The amendment, inserted by Sens. Kamala D. Harris (D-Calif.) and Richard J. Durbin (D-Ill.) into the $700 billion spending bill, allows Defense Secretary Jim Mattis to give active-duty immigrant recruits one additional year to wait for background checks to be finalized before they leave for basic training.
Previous rules allowed for two years of waiting time, but a host of time-consuming and complicated security measures introduced in September 2016 slowed the verification process so severely that the Pentagon shuttered the program last December under a logjam of background screenings and concerns over foreign infiltrators.
The result: Recruits waited so long that more than 1,000 identified by the Pentagon in June lost legal immigration status and came under threat of deportation. Others proactively sought asylum. One Iraqi national sought refuge in Canada to avoid deportation and capture by the Islamic State, and others from countries with weak rule of law, such as Russia and China, feared jail time if they were banished to their home nations and discovered to have enlisted in the U.S. military.
“This legislation will help ensure that they can continue to serve and not fall victim to a slow bureaucratic process. Immigrants have built this country, and these patriots represent the best of our nation,” Harris said in a release. While enlistment contracts alone do not shield recruits from deportation, it may provide the Department of Homeland Security a reason to defer removal action if a recruit falls out of status.
More than 10,400 foreign recruits have entered the military through the Military Accessions Vital to National Interest (MAVNI) program. The program trades fast-tracked citizenship to harness language skills and medical specialties — including surgical trades and fluency in languages such as Korean and Arabic — that the Pentagon determined were highly needed but rare among recruits willing to serve. The program was championed by Special Operations troops who operate in remote places where cultural and language expertise is especially prized.

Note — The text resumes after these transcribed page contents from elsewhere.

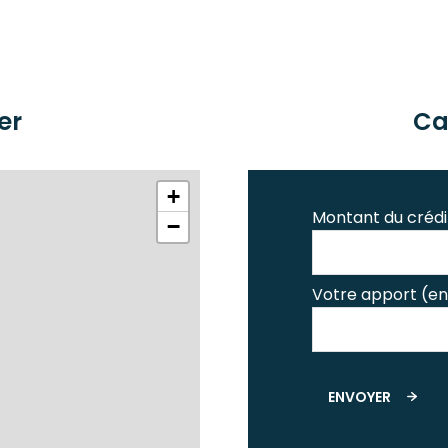
er
Ca
+
Montant du crédi
−
Votre apport (en
ENVOYER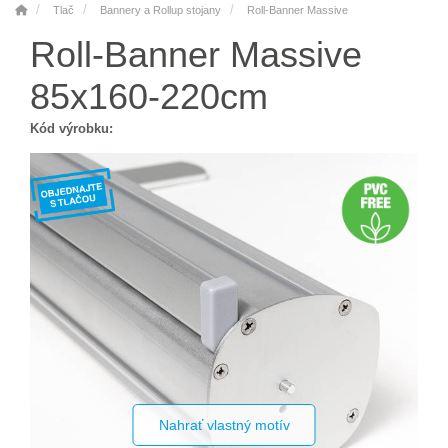
Tlač
Bannery a Rollup stojany
Roll-Banner Massive
Roll-Banner Massive
85x160-220cm
Kód výrobku:
Nahrať vlastný motív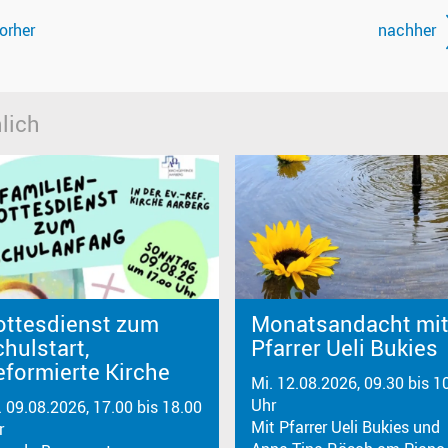
orher
nachher
lich
ottesdienst zum
Monatsandacht mi
hulstart,
Pfarrer Ueli Bukies
eformierte Kirche
Mi. 12.08.2026, 09.30 bis 1
Uhr
. 09.08.2026, 17.00 bis 18.00
Mit Pfarrer Ueli Bukies und
r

But the two-year waiting window was too short, given the paralyzed bureaucracy of the Defense Department, said Margaret Stock, a retired Army officer and current immigration lawyer who led the design and implementation of MAVNI.

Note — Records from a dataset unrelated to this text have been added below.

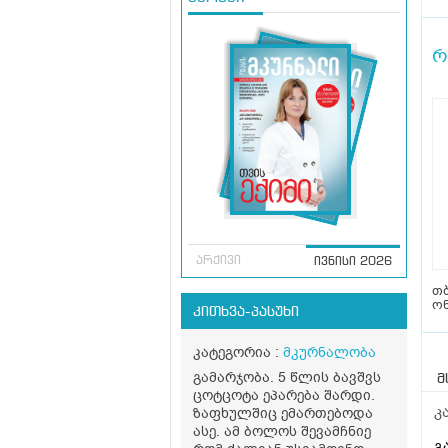
რ
არქივი
ივნისი 2026
თ
ო
კითხვა-პასუხი
კატეგორია :
მკურნალობა
გამარჯობა. 5 წლის ბავშვს
მ
ცოტცოტა ეპარება შარდი.
კ
ზაფხულშიც ემართებოდა
ასე. ამ ბოლოს შევამჩნიე
გ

“The law is a promising sign and provides a temporary reprieve. At the same time, the recruits still face many obstacles,” Stock said, such as difficulty acquiring driver’s licenses and work as they wait for background checks to finish, and concerns about immigration authorities detaining them amid a robust deportation effort by the Trump administration.
Army recruiters nationwide, responding to messages in September about the two-year limit, erroneously canceled the contracts of probably hundreds of immigrants in a wave of misunderstood policy enforcement. Some of those cancellations were reversed after inquiries from The Washington Post.
But those who passed the two-year limit and saw their contracts revoked will not receive an additional year. Congressional Republicans watered down the bill to eliminate retroactive measures, said a Senate staffer with knowledge of the process.
“It’s a shame,” Stock said. “The U.S. has now lost the benefit of their service.”